Given text
──────────────────────────────
As a subscriber to Raw Vision, and admirer of the Prinzhorn Collection, I recognised some of the work at Castlefields as being of such intricate, minute, painstaking construction that my brain couldn’t compute the time it must have taken. But maybe time wasn’t a factor for them. 

Richard Dadd, 1817-1888, a Victorian artist who suffered episodes of madness, during one of which he killed his father, was encouraged to continue painting by his doctors who recognised both his enormous talent and his drive to express himself through his art. He was cared for in Bedlam and Broadmoor and left an extraordinary legacy of work, finely executed and undeniably strange.

His work does not appear to us today to be ‘outsider art’, since it features fantasy subjects we can find today on the covers of Sci-fi and fantasy game promotional material. The Castlefields Gallery exhibits are rather different, maybe because Dadd and fantasy artists had training in art. Dadd was already an accomplished painter before his episodes of madness and his paintings are logically constructed, beautifully realised.  Fairies, goblins, the whole kingdom of imagined creatures, are there.

What a number of the paintings in the Outsider Art Exhibition (and in Raw Vision) have as themes are: mandalas, often with a central eye or mouth and surrounding circles containing items of preoccupation – feet and hands, eyes, mouths. Colours are unsubtle, shapes are enmeshed, entwined, intricate. Interestingly, McLaggan included some of his own work in the exhibition. I’m still pondering that one.

Some motifs appear again and again in Outsider Art: black dogs, figures that appear like ciphers inside huge voluminous dresses, disproportionate hands, more eyes, strange invented vulval flowers.

Suspicion, paranoia, feelings of being trapped, being like a ghost with no real substance, murderous rage, fathomless despair, sexual longing; these are the real subject matter.

The painters dare to express themselves and their emotions without fear of the consequences. I did wonder, given that the curator was male, whether a female curator might have chosen more work by women, and if they had whether the collection would look much different. Maybe that’s a subject for another day.

Sadly the gallery did not put any reference number or information next to the paintings (I know this a trend nowadays) so I had to look at the map of each room, locate the painting, remember the number on the map, then look through the catalogue to read the artist’s name and the title. As the maps weren’t accurate and the gallery is on three levels, this was annoying, to say the least. One sheet with the number, the artist’s name and title of work was really all that was needed. I know the argument is that a number or name near the painting distracts the viewer, but so do visitors shuffling maps and sheets of paper.

The gallery, which I never visited before, looks like an up market interior décor shop or something from outside. It does not look like a gallery exhibiting exciting artworks. A pity.
──────────────────────────────
Raw data
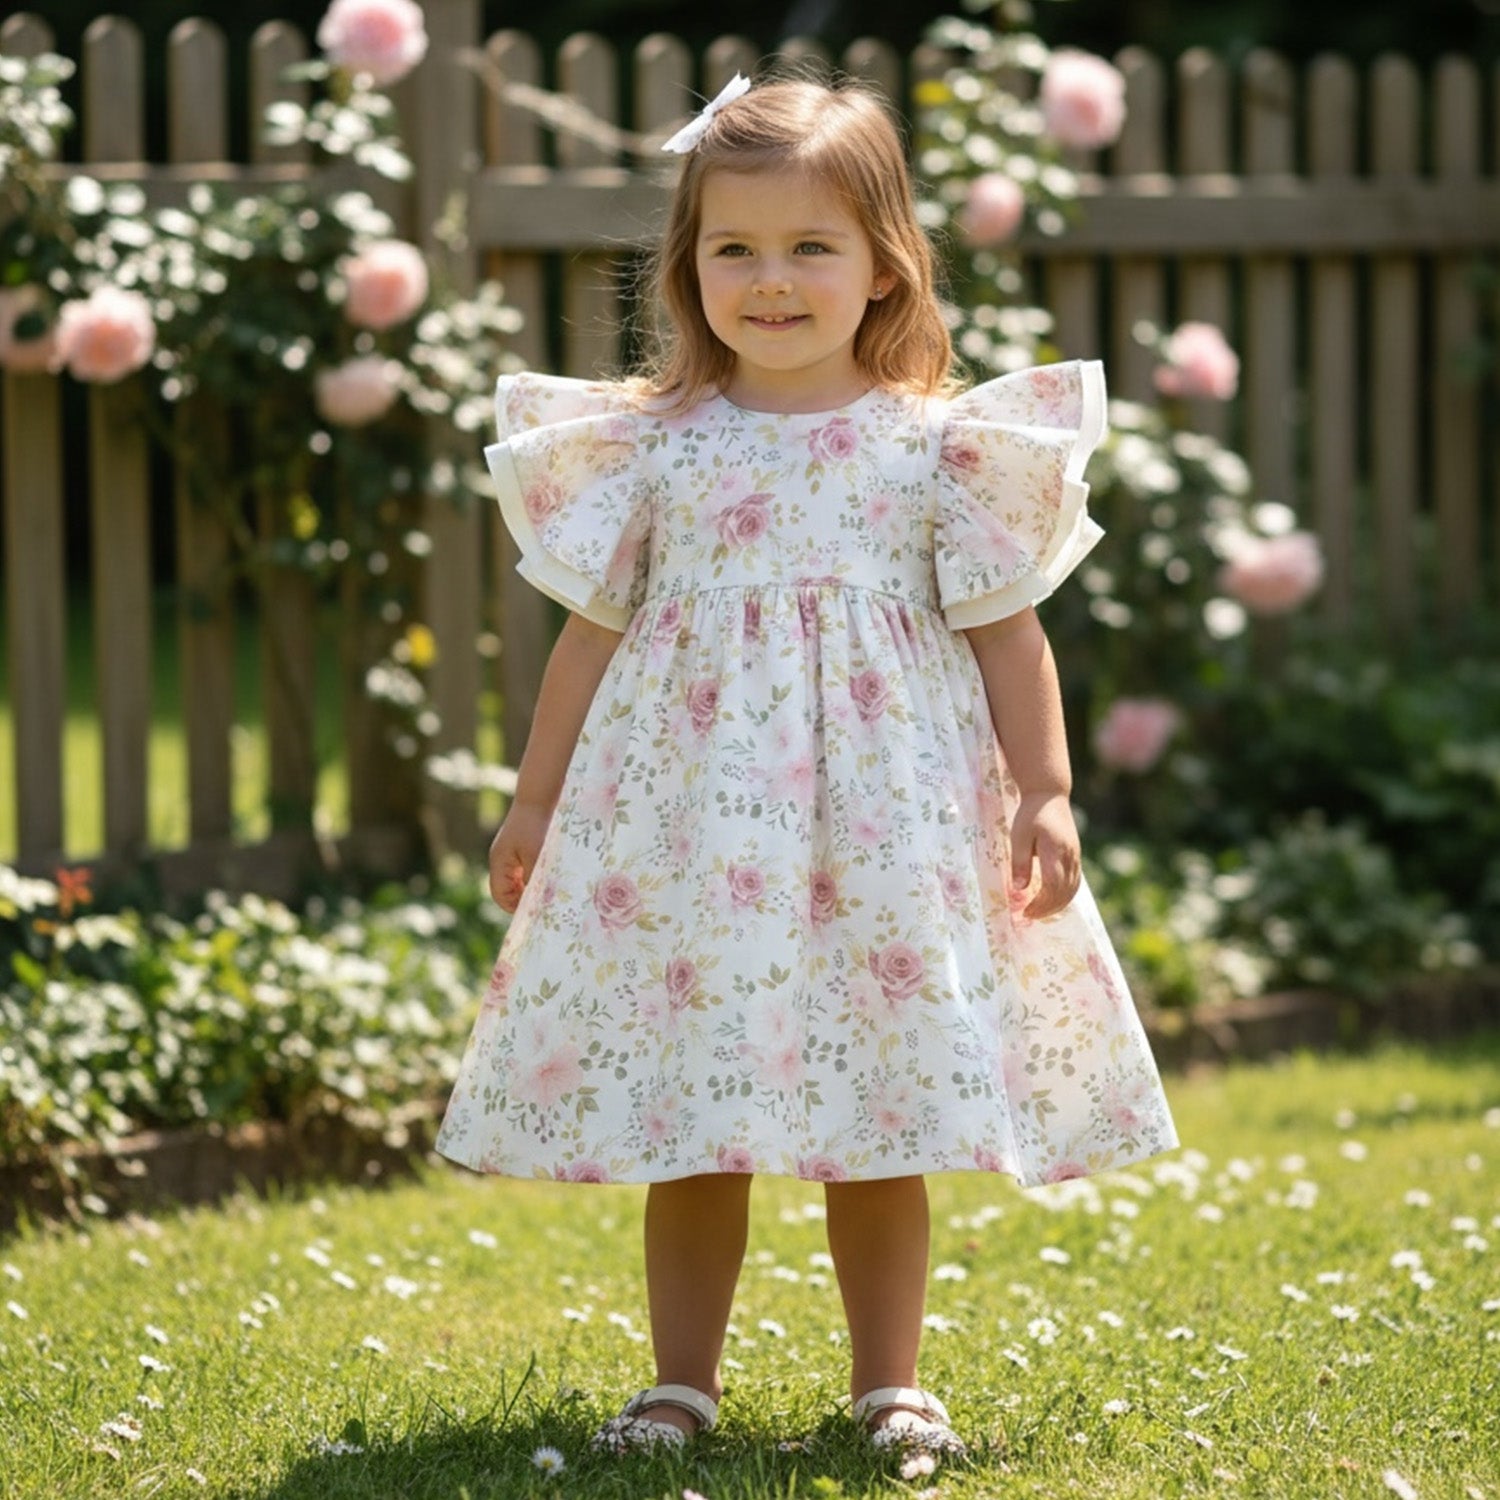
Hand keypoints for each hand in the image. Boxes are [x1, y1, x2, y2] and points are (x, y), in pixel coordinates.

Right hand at [488, 801, 551, 911]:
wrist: (541, 794)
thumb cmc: (536, 825)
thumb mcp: (536, 855)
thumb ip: (535, 879)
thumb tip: (540, 901)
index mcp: (500, 862)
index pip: (500, 896)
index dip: (515, 908)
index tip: (535, 912)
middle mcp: (503, 859)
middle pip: (509, 890)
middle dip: (525, 899)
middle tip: (545, 906)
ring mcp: (513, 852)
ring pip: (520, 880)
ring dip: (533, 887)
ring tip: (551, 891)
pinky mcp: (525, 846)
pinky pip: (528, 869)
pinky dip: (538, 875)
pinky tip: (554, 876)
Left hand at [1008, 790, 1080, 919]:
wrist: (1049, 794)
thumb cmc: (1030, 813)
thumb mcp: (1019, 836)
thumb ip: (1020, 863)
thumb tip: (1018, 890)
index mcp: (1055, 851)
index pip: (1052, 886)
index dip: (1040, 903)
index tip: (1025, 911)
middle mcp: (1070, 856)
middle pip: (1064, 892)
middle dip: (1047, 909)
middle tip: (1029, 916)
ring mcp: (1075, 856)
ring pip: (1072, 889)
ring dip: (1057, 905)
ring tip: (1039, 913)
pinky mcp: (1076, 856)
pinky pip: (1074, 882)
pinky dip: (1064, 896)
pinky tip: (1052, 901)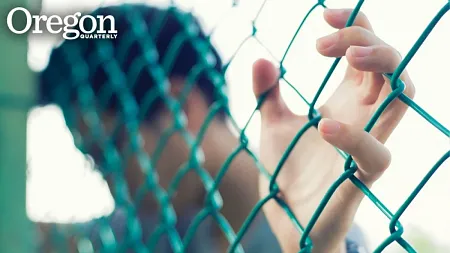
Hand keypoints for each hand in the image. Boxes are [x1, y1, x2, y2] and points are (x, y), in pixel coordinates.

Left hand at [253, 8, 414, 252]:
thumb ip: (267, 94)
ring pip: (403, 96)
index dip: (356, 23)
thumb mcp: (272, 125)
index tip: (324, 15)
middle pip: (392, 64)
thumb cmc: (288, 172)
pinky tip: (323, 125)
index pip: (367, 51)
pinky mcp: (361, 178)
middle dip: (365, 38)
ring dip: (383, 65)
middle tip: (323, 43)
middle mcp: (363, 117)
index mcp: (346, 100)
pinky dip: (354, 135)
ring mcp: (366, 145)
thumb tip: (261, 58)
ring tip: (345, 56)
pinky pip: (376, 153)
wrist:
──────────────────────────────
Explore the material
A. Retype the exhibition review, starting with "Suspicion, paranoia, feelings" and going on through "for another day.".
B. Summarize the exhibition review in two sentences.
The listing has no connection to the text.

Answers to the exercise
A.
Suspicion, paranoia, feelings of being trapped, being like a ghost with no real substance, murderous rage, fathomless despair, sexual longing; these are the real subject matter.

The painters dare to express themselves and their emotions without fear of the consequences. I did wonder, given that the curator was male, whether a female curator might have chosen more work by women, and if they had whether the collection would look much different. Maybe that’s a subject for another day.

B. The review describes the outsider art at the Castlefields Gallery as intricate and painstaking, with recurring motifs such as mandalas, black dogs and disproportionate hands, and with feelings like paranoia, despair and sexual longing as its real subject matter. It contrasts this work with the trained, fantasy-themed paintings of Richard Dadd, and it criticizes the gallery for placing no reference numbers or information beside the paintings, which made identifying them through inaccurate maps and a catalogue annoying.